Moylan wanted to pitch in Australia's first game against Italy. The crowd was small. He never made it in. Australia next faced Venezuela, the prohibitive favorite. More than 10,000 fans packed the stadium at the Wide World of Sports complex. Flags flew, drums thumped and, amid the chaos, Moylan entered in the fifth inning.

"I remember how nervous he was," said Phil Stockman, a fellow Australian reliever in the Braves organization. "Remember, he'd never faced anyone above rookie ball and beer league in Australia. He goes straight in and starts punching everyone out."

Down went Bobby Abreu. Then Magglio Ordoñez. And Ramon Hernandez. Three All-Stars, plus Marco Scutaro for good measure. Around his four strikeouts Moylan mixed five walks, including a bases-loaded one to Omar Vizquel.
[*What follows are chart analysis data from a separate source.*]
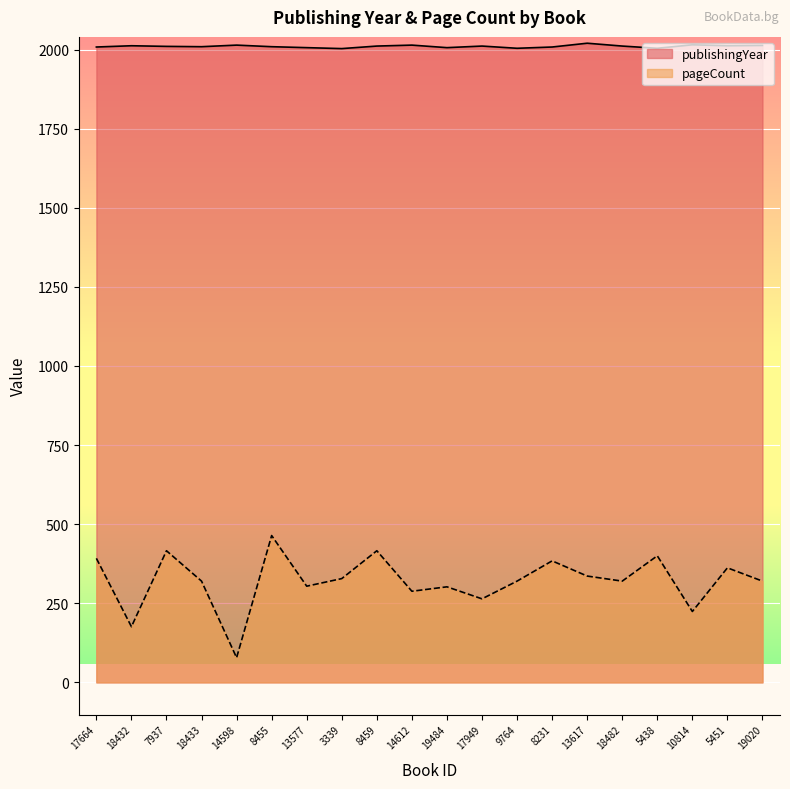

How many values in the publishingYear series exceed 2011?

7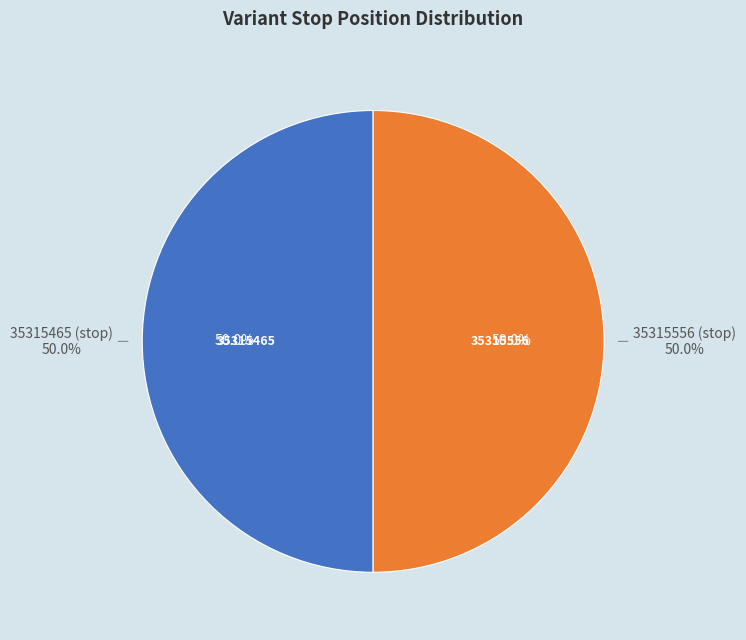

Rank the categories by value from highest to lowest.

35315556, 35315465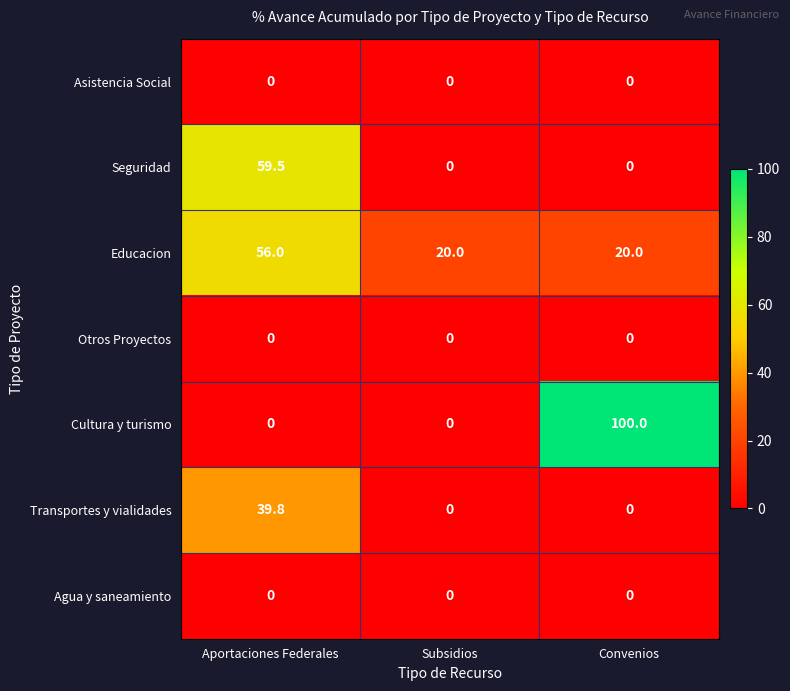

Is it true that Transportes y vialidades equals 0.0 at Convenios?

True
No matter. At the hotel that night, Moylan received a handful of calls. The next day Australia played the Dominican Republic. The day after, it was back home on a plane for 20 hours. Moylan didn't have an agent. He wasn't sure how he would cope without his family.

"Most of all, I didn't know how good I was," Moylan said. "In my head, I had never made it out of rookie ball and I was pitching in a weekend league in Australia. The idea that I actually had a chance to make a major league team?"

The Twins wanted to sign Moylan. Bad memories. So he listened to the Braves, whose management he met and whose propensity to promote rookies he liked. That day, he signed for $30,000 and joined Atlanta's camp.

Immediately they were smitten by his boring 94-mph fastball that is murder on right-handers and the slider that complements it. Atlanta called him up from Triple-A to debut April 12 and shuttled him back and forth for the rest of the season.

Last season, Moylan stuck and his 1.80 ERA was the best in the major leagues for a pitcher with at least 80 innings. Batters hit .208 against Moylan, and he managed to harness the fastball that so enthralled Atlanta in the first place.

"He's got as much movement on the ball as I've ever seen," Cox said. "Any pitcher."

Now, Cox managed Greg Maddux for 11 seasons, so to bestow such a plaudit on Moylan carries weight, as does Cox's proclamation that Moylan could close if Rafael Soriano struggles. Catcher Brian McCann called him "one of our MVPs last season."

Long way from the 17-year-old who complained that 8 a.m. workouts were too early.

"For me, honestly, it was all about being able to tell my folks that I wasn't a complete (screw)-up," Moylan said. "In my own head, I knew I had the potential to do what I'm doing right now. No one believed it. They thought I was a young punk. And I was."

Oh, at 29, there's a little of it left in him. Moylan can jabber with the best of his teammates, and he's got a new pet topic.

"I'm waiting for my movie," Moylan said. "Eric Bana can play me. At least he'd get the accent right."

He chuckled. The Incredible Hulk playing him? Why not?

This is Peter Moylan's fantasy, and he's living it every day.